In [11]:
import numpy as np
import pandas as pd
import os
import random
import time

In [12]:
def is_weekend(datetime: pd.Timestamp) -> int:
    return int(datetime.weekday() >= 5)

In [13]:
def is_night(datetime: pd.Timestamp) -> int:
    return int(datetime.hour < 6 or datetime.hour > 22)

In [14]:
def get_customer_spending_behaviors(df: pd.DataFrame, day_windows: list[int]) -> pd.DataFrame:
    df.sort_values("transaction_datetime", inplace=True)
    df.index = df["transaction_datetime"]
    
    for window in day_windows:
        df[f"customer_num_transactions_{window}_days"] = df["amount"].rolling(str(window) + "d").count()
        df[f"customer_avg_spent_{window}_days"] = df["amount"].rolling(str(window) + "d").mean()
    
    df.index = df["transaction_id"]
    
    return df

In [15]:
def get_terminal_risks(df: pd.DataFrame, delay: int = 7, day_windows: list[int] = [1, 7, 30]) -> pd.DataFrame:
    df.sort_values("transaction_datetime", inplace=True)
    df.index = df["transaction_datetime"]
    
    transactions_delay = df["fraud"].rolling(str(delay) + "d").count()
    fraudulent_delay = df["fraud"].rolling(str(delay) + "d").sum()
    
    for window in day_windows:
        transactions_delay_window = df["fraud"].rolling(str(window + delay) + "d").count()
        fraudulent_delay_window = df["fraud"].rolling(str(window + delay) + "d").sum()
        
        transactions_window = transactions_delay_window - transactions_delay
        fraudulent_window = fraudulent_delay_window - fraudulent_delay
        
        risk_window = fraudulent_window / transactions_window
        
        df[f"terminal_num_transactions_{window}_days"] = list(transactions_window)
        df[f"terminal_risk_{window}_days"] = list(risk_window)
    
    df.index = df["transaction_id"]
    
    df.fillna(0, inplace=True)
    
    return df

In [16]:
df = pd.read_csv("datasets/transactions.csv")

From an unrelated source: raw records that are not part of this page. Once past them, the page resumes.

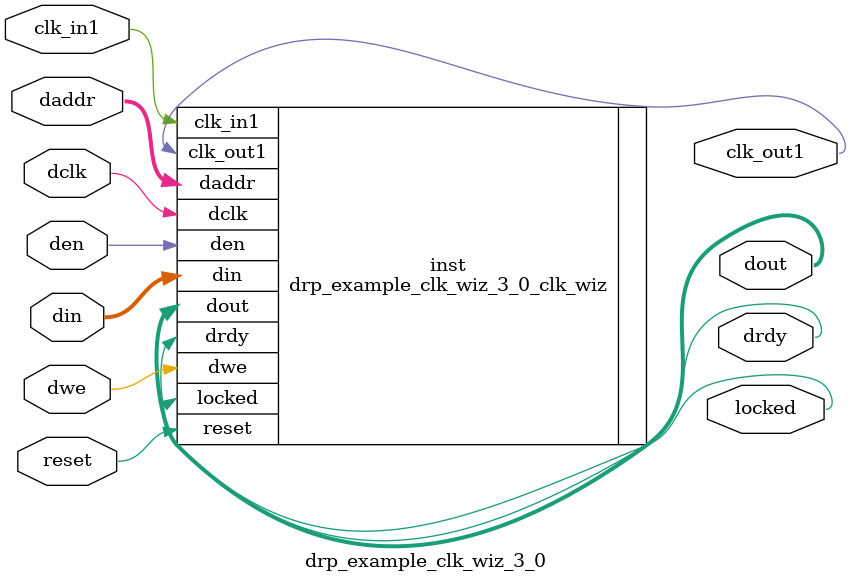
<source format=v>


`timescale 1ps/1ps

(* CORE_GENERATION_INFO = "drp_example_clk_wiz_3_0,clk_wiz_v6_0_0_0,{component_name=drp_example_clk_wiz_3_0,use_phase_alignment=false,use_min_o_jitter=false,use_max_i_jitter=false,use_dyn_phase_shift=false,use_inclk_switchover=false,use_dyn_reconfig=true,enable_axi=0,feedback_source=FDBK_AUTO,PRIMITIVE=PLL,num_out_clk=1,clkin1_period=10.000,clkin2_period=10.000,use_power_down=false,use_reset=true,use_locked=true,use_inclk_stopped=false,feedback_type=SINGLE,CLOCK_MGR_TYPE=NA,manual_override=false}" *)

module drp_example_clk_wiz_3_0 
 (
  // Clock out ports
  output        clk_out1,
  // Dynamic reconfiguration ports
  input   [6:0] daddr,
  input         dclk,
  input         den,
  input  [15:0] din,
  output [15:0] dout,
  output        drdy,
  input         dwe,
  // Status and control signals
  input         reset,
  output        locked,
 // Clock in ports
  input         clk_in1
 );

  drp_example_clk_wiz_3_0_clk_wiz inst
  (
  // Clock out ports  
  .clk_out1(clk_out1),
  // Dynamic reconfiguration ports            
  .daddr(daddr),
  .dclk(dclk),
  .den(den),
  .din(din),
  .dout(dout),
  .drdy(drdy),
  .dwe(dwe),
  // Status and control signals               
  .reset(reset), 
  .locked(locked),
 // Clock in ports
  .clk_in1(clk_in1)
  );

endmodule

</source>
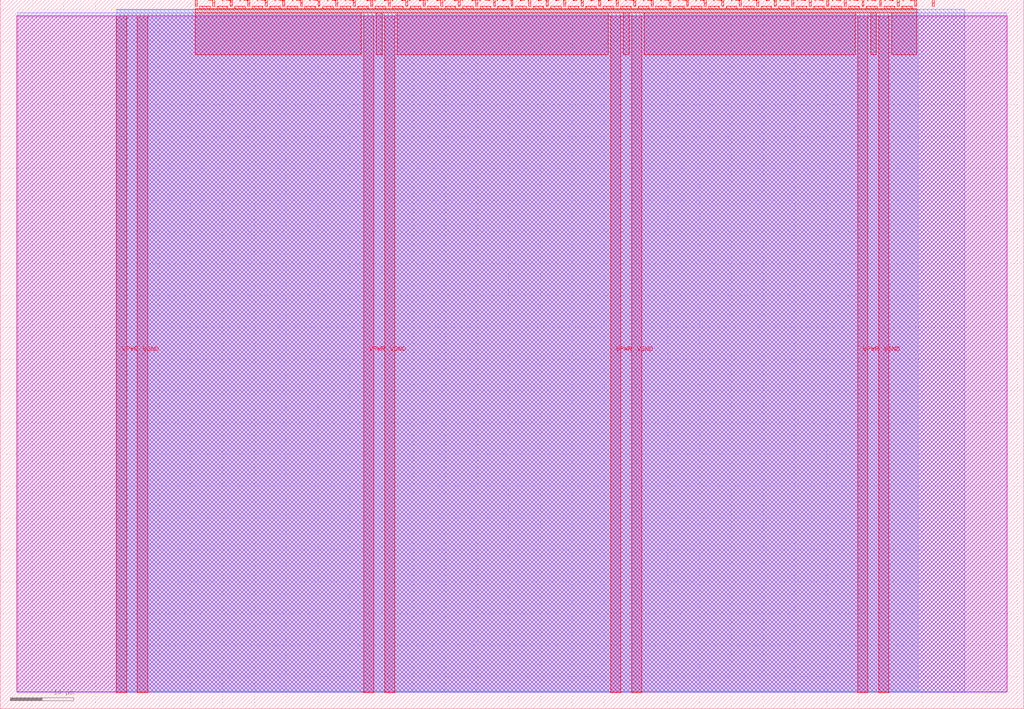
<source format=lef>
VERSION 5.7 ;
  NOWIREEXTENSIONATPIN ON ;
  DIVIDERCHAR "/" ;
  BUSBITCHARS "[]" ;
MACRO tt_um_lif_network_MR
  CLASS BLOCK ;
  FOREIGN tt_um_lif_network_MR ;
  ORIGIN 0.000 0.000 ;
  SIZE 161.000 BY 111.520 ;
  PIN VGND
    DIRECTION INOUT ;
    USE GROUND ;
    PORT
      LAYER met4 ;
        RECT 21.580 2.480 23.180 109.040 ;
    END
    PORT
      LAYER met4 ;
        RECT 60.450 2.480 62.050 109.040 ;
    END
    PORT
      LAYER met4 ;
        RECT 99.320 2.480 100.920 109.040 ;
    END
    PORT
      LAYER met4 ;
        RECT 138.190 2.480 139.790 109.040 ;
    END
  END VGND
  PIN VPWR
    DIRECTION INOUT ;
    USE POWER ;
    PORT
      LAYER met4 ;
        RECT 18.280 2.480 19.880 109.040 ;
    END
    PORT
      LAYER met4 ;
        RECT 57.150 2.480 58.750 109.040 ;
    END
    PORT
      LAYER met4 ;
        RECT 96.020 2.480 97.620 109.040 ;
    END
    PORT
      LAYER met4 ;
        RECT 134.890 2.480 136.490 109.040 ;
    END
  END VPWR
  PIN clk
    DIRECTION INPUT ;
    USE SIGNAL ;
    ANTENNAGATEAREA 0.852000 ;
    PORT
      LAYER met4 ;
        RECT 143.830 110.520 144.130 111.520 ;
    END
  END clk
  PIN ena
    DIRECTION INPUT ;
    USE SIGNAL ;
    PORT
      LAYER met4 ;
        RECT 146.590 110.520 146.890 111.520 ;
    END
  END ena
  PIN rst_n
    DIRECTION INPUT ;
    USE SIGNAL ;
    ANTENNAGATEAREA 0.213000 ;
    PORT
      LAYER met4 ;
        RECT 141.070 110.520 141.370 111.520 ;
    END
  END rst_n
  PIN ui_in[0]
    DIRECTION INPUT ;
    USE SIGNAL ;
    ANTENNAGATEAREA 0.196500 ;
    PORT
      LAYER met4 ;
        RECT 138.310 110.520 138.610 111.520 ;
    END
  END ui_in[0]
  PIN ui_in[1]
    DIRECTION INPUT ;
    USE SIGNAL ;
    ANTENNAGATEAREA 0.196500 ;
    PORT
      LAYER met4 ;
        RECT 135.550 110.520 135.850 111.520 ;
    END
  END ui_in[1]
  PIN ui_in[2]
    DIRECTION INPUT ;
    USE SIGNAL ;
    ANTENNAGATEAREA 0.196500 ;
    PORT
      LAYER met4 ;
        RECT 132.790 110.520 133.090 111.520 ;
    END
  END ui_in[2]
  PIN ui_in[3]
    DIRECTION INPUT ;
    USE SIGNAL ;
    ANTENNAGATEAREA 0.196500 ;
    PORT
      LAYER met4 ;
        RECT 130.030 110.520 130.330 111.520 ;
    END
  END ui_in[3]
  PIN ui_in[4]
    DIRECTION INPUT ;
    USE SIGNAL ;
    ANTENNAGATEAREA 0.196500 ;
    PORT
      LAYER met4 ;
        RECT 127.270 110.520 127.570 111.520 ;
    END
  END ui_in[4]
  PIN ui_in[5]
    DIRECTION INPUT ;
    USE SIGNAL ;
    ANTENNAGATEAREA 0.196500 ;
    PORT
      LAYER met4 ;
        RECT 124.510 110.520 124.810 111.520 ;
    END
  END ui_in[5]
  PIN ui_in[6]
    DIRECTION INPUT ;
    USE SIGNAL ;
    ANTENNAGATEAREA 0.196500 ;
    PORT
      LAYER met4 ;
        RECT 121.750 110.520 122.050 111.520 ;
    END
  END ui_in[6]
  PIN ui_in[7]
    DIRECTION INPUT ;
    USE SIGNAL ;
    ANTENNAGATEAREA 0.196500 ;
    PORT
      LAYER met4 ;
        RECT 118.990 110.520 119.290 111.520 ;
    END
  END ui_in[7]
  PIN uio_in[0]
    DIRECTION INPUT ;
    USE SIGNAL ;
    ANTENNAGATEAREA 0.196500 ;
    PORT
      LAYER met4 ;
        RECT 116.230 110.520 116.530 111.520 ;
    END
  END uio_in[0]
  PIN uio_in[1]
    DIRECTION INPUT ;
    USE SIGNAL ;
    ANTENNAGATEAREA 0.196500 ;
    PORT
      LAYER met4 ;
        RECT 113.470 110.520 113.770 111.520 ;
    END
  END uio_in[1]
  PIN uio_in[2]
    DIRECTION INPUT ;
    USE SIGNAL ;
    ANTENNAGATEAREA 0.196500 ;
    PORT
      LAYER met4 ;
        RECT 110.710 110.520 111.010 111.520 ;
    END
  END uio_in[2]
  PIN uio_in[3]
    DIRECTION INPUT ;
    USE SIGNAL ;
    ANTENNAGATEAREA 0.196500 ;
    PORT
      LAYER met4 ;
        RECT 107.950 110.520 108.250 111.520 ;
    END
  END uio_in[3]
  PIN uio_in[4]
    DIRECTION INPUT ;
    USE SIGNAL ;
    PORT
      LAYER met4 ;
        RECT 105.190 110.520 105.490 111.520 ;
    END
  END uio_in[4]
  PIN uio_in[5]
    DIRECTION INPUT ;
    USE SIGNAL ;
    PORT
      LAYER met4 ;
        RECT 102.430 110.520 102.730 111.520 ;
    END
  END uio_in[5]
  PIN uio_in[6]
    DIRECTION INPUT ;
    USE SIGNAL ;
    PORT
      LAYER met4 ;
        RECT 99.670 110.520 99.970 111.520 ;
    END
  END uio_in[6]
  PIN uio_in[7]
    DIRECTION INPUT ;
    USE SIGNAL ;
    PORT
      LAYER met4 ;
        RECT 96.910 110.520 97.210 111.520 ;
    END
  END uio_in[7]
  PIN uio_oe[0]
    DIRECTION OUTPUT ;
    USE SIGNAL ;
    PORT
      LAYER met4 ;
        RECT 49.990 110.520 50.290 111.520 ;
    END
  END uio_oe[0]
  PIN uio_oe[1]
    DIRECTION OUTPUT ;
    USE SIGNAL ;
    PORT
      LAYER met4 ;
        RECT 47.230 110.520 47.530 111.520 ;
    END
  END uio_oe[1]
  PIN uio_oe[2]
    DIRECTION OUTPUT ;
    USE SIGNAL ;
    PORT
      LAYER met4 ;
        RECT 44.470 110.520 44.770 111.520 ;
    END
  END uio_oe[2]
  PIN uio_oe[3]
    DIRECTION OUTPUT ;
    USE SIGNAL ;
    PORT
      LAYER met4 ;
        RECT 41.710 110.520 42.010 111.520 ;
    END
  END uio_oe[3]
  PIN uio_oe[4]
    DIRECTION OUTPUT ;
    USE SIGNAL ;
    PORT
      LAYER met4 ;
        RECT 38.950 110.520 39.250 111.520 ;
    END
  END uio_oe[4]
  PIN uio_oe[5]
    DIRECTION OUTPUT ;
    USE SIGNAL ;
    PORT
      LAYER met4 ;
        RECT 36.190 110.520 36.490 111.520 ;
    END
  END uio_oe[5]
  PIN uio_oe[6]
    DIRECTION OUTPUT ;
    USE SIGNAL ;
    PORT
      LAYER met4 ;
        RECT 33.430 110.520 33.730 111.520 ;
    END
  END uio_oe[6]
  PIN uio_oe[7]
    DIRECTION OUTPUT ;
    USE SIGNAL ;
    PORT
      LAYER met4 ;
        RECT 30.670 110.520 30.970 111.520 ;
    END
  END uio_oe[7]
  PIN uio_out[0]
    DIRECTION OUTPUT ;
    USE SIGNAL ;
    PORT
      LAYER met4 ;
        RECT 72.070 110.520 72.370 111.520 ;
    END
  END uio_out[0]
  PIN uio_out[1]
    DIRECTION OUTPUT ;
    USE SIGNAL ;
    PORT
      LAYER met4 ;
        RECT 69.310 110.520 69.610 111.520 ;
    END
  END uio_out[1]
  PIN uio_out[2]
    DIRECTION OUTPUT ;
    USE SIGNAL ;
    PORT
      LAYER met4 ;
        RECT 66.550 110.520 66.850 111.520 ;
    END
  END uio_out[2]
  PIN uio_out[3]
    DIRECTION OUTPUT ;
    USE SIGNAL ;
    PORT
      LAYER met4 ;
        RECT 63.790 110.520 64.090 111.520 ;
    END
  END uio_out[3]
  PIN uio_out[4]
    DIRECTION OUTPUT ;
    USE SIGNAL ;
    ANTENNADIFFAREA 0.445500 ;
    PORT
      LAYER met4 ;
        RECT 61.030 110.520 61.330 111.520 ;
    END
  END uio_out[4]
  PIN uio_out[5]
    DIRECTION OUTPUT ;
    USE SIGNAL ;
    ANTENNADIFFAREA 0.445500 ;
    PORT
      LAYER met4 ;
        RECT 58.270 110.520 58.570 111.520 ;
    END
  END uio_out[5]
  PIN uio_out[6]
    DIRECTION OUTPUT ;
    USE SIGNAL ;
    ANTENNADIFFAREA 0.445500 ;
    PORT
      LAYER met4 ;
        RECT 55.510 110.520 55.810 111.520 ;
    END
  END uio_out[6]
  PIN uio_out[7]
    DIRECTION OUTPUT ;
    USE SIGNAL ;
    ANTENNADIFFAREA 0.445500 ;
    PORT
      LAYER met4 ;
        RECT 52.750 110.520 53.050 111.520 ;
    END
  END uio_out[7]
  PIN uo_out[0]
    DIRECTION OUTPUT ;
    USE SIGNAL ;
    ANTENNADIFFAREA 0.795200 ;
    PORT
      LAYER met4 ;
        RECT 94.150 110.520 94.450 111.520 ;
    END
  END uo_out[0]
  PIN uo_out[1]
    DIRECTION OUTPUT ;
    USE SIGNAL ;
    ANTENNADIFFAREA 0.445500 ;
    PORT
      LAYER met4 ;
        RECT 91.390 110.520 91.690 111.520 ;
    END
  END uo_out[1]
  PIN uo_out[2]
    DIRECTION OUTPUT ;
    USE SIGNAL ;
    ANTENNADIFFAREA 0.445500 ;
    PORT
      LAYER met4 ;
        RECT 88.630 110.520 88.930 111.520 ;
    END
  END uo_out[2]
  PIN uo_out[3]
    DIRECTION OUTPUT ;
    USE SIGNAL ;
    ANTENNADIFFAREA 0.445500 ;
    PORT
      LAYER met4 ;
        RECT 85.870 110.520 86.170 111.520 ;
    END
  END uo_out[3]
  PIN uo_out[4]
    DIRECTION OUTPUT ;
    USE SIGNAL ;
    PORT
      LAYER met4 ;
        RECT 83.110 110.520 83.410 111.520 ;
    END
  END uo_out[4]
  PIN uo_out[5]
    DIRECTION OUTPUT ;
    USE SIGNAL ;
    PORT
      LAYER met4 ;
        RECT 80.350 110.520 80.650 111.520 ;
    END
  END uo_out[5]
  PIN uo_out[6]
    DIRECTION OUTPUT ;
    USE SIGNAL ;
    PORT
      LAYER met4 ;
        RECT 77.590 110.520 77.890 111.520 ;
    END
  END uo_out[6]
  PIN uo_out[7]
    DIRECTION OUTPUT ;
    USE SIGNAL ;
    PORT
      LAYER met4 ;
        RECT 74.830 110.520 75.130 111.520 ;
    END
  END uo_out[7]
  OBS
      LAYER nwell ;
        RECT 2.570 2.635 158.430 108.990 ;
      LAYER li1 ;
        RECT 2.760 2.635 158.240 108.885 ;
      LAYER met1 ;
        RECT 2.760 2.480 158.240 109.440 ;
      LAYER met2 ;
        RECT 18.310 2.535 151.700 110.005 ;
      LAYER met3 ;
        RECT 18.290 2.555 144.370 109.985 ;
      LAYER met4 ;
        RECT 31.370 110.120 33.030 110.520 ;
        RECT 34.130 110.120 35.790 110.520 ;
        RECT 36.890 110.120 38.550 110.520 ;
        RECT 39.650 110.120 41.310 110.520 ;
        RECT 42.410 110.120 44.070 110.520 ;
        RECT 45.170 110.120 46.830 110.520 ;
        RECT 47.930 110.120 49.590 110.520 ;
        RECT 50.690 110.120 52.350 110.520 ;
        RECT 53.450 110.120 55.110 110.520 ;
        RECT 56.210 110.120 57.870 110.520 ;
        RECT 58.970 110.120 60.630 110.520 ;
        RECT 61.730 110.120 63.390 110.520 ;
        RECT 64.490 110.120 66.150 110.520 ;
        RECT 67.250 110.120 68.910 110.520 ;
        RECT 70.010 110.120 71.670 110.520 ;
        RECT 72.770 110.120 74.430 110.520 ;
        RECT 75.530 110.120 77.190 110.520 ;
        RECT 78.290 110.120 79.950 110.520 ;
        RECT 81.050 110.120 82.710 110.520 ;
        RECT 83.810 110.120 85.470 110.520 ;
        RECT 86.570 110.120 88.230 110.520 ;
        RECT 89.330 110.120 90.990 110.520 ;
        RECT 92.090 110.120 93.750 110.520 ;
        RECT 94.850 110.120 96.510 110.520 ;
        RECT 97.610 110.120 99.270 110.520 ;
        RECT 100.370 110.120 102.030 110.520 ;
        RECT 103.130 110.120 104.790 110.520 ;
        RECT 105.890 110.120 107.550 110.520 ;
        RECT 108.650 110.120 110.310 110.520 ;
        RECT 111.410 110.120 113.070 110.520 ;
        RECT 114.170 110.120 115.830 110.520 ;
        RECT 116.930 110.120 118.590 110.520 ;
        RECT 119.690 110.120 121.350 110.520 ;
        RECT 122.450 110.120 124.110 110.520 ;
        RECT 125.210 110.120 126.870 110.520 ;
        RECT 127.970 110.120 129.630 110.520 ;
        RECT 130.730 110.120 132.390 110.520 ;
        RECT 133.490 110.120 135.150 110.520 ;
        RECT 136.250 110.120 137.910 110.520 ;
        RECT 139.010 110.120 140.670 110.520 ;
        RECT 141.770 110.120 143.430 110.520 ;
        RECT 30.655 109.440 144.145 110.120 ;
        RECT 30.655 102.855 56.750 109.440 ;
        RECT 59.150 102.855 60.050 109.440 ;
        RECT 62.450 102.855 95.620 109.440 ;
        RECT 98.020 102.855 98.920 109.440 ;
        RECT 101.320 102.855 134.490 109.440 ;
        RECT 136.890 102.855 137.790 109.440 ;
        RECT 140.190 102.855 144.145 109.440 ;
  END
END tt_um_lif_network_MR
END LIBRARY


</source>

df["transaction_datetime"] = pd.to_datetime(df["transaction_datetime"])

In [17]:
df["is_weekend"] = df["transaction_datetime"].apply(is_weekend)
df["is_night"] = df["transaction_datetime"].apply(is_night)

In [18]:
df = df.groupby("customer_id").apply(get_customer_spending_behaviors, day_windows=[1, 7, 30]).sort_values("transaction_datetime").reset_index(drop=True)

  df = df.groupby("customer_id").apply(get_customer_spending_behaviors, day_windows=[1, 7, 30]).sort_values("transaction_datetime").reset_index(drop=True)


In [19]:
df = df.groupby("terminal_id").apply(get_terminal_risks, delay=7, day_windows=[1, 7, 30]).sort_values("transaction_datetime").reset_index(drop=True)

  df = df.groupby("terminal_id").apply(get_terminal_risks, delay=7, day_windows=[1, 7, 30]).sort_values("transaction_datetime").reset_index(drop=True)


In [20]:
df.to_csv("datasets/transactions_transformed.csv", index=False)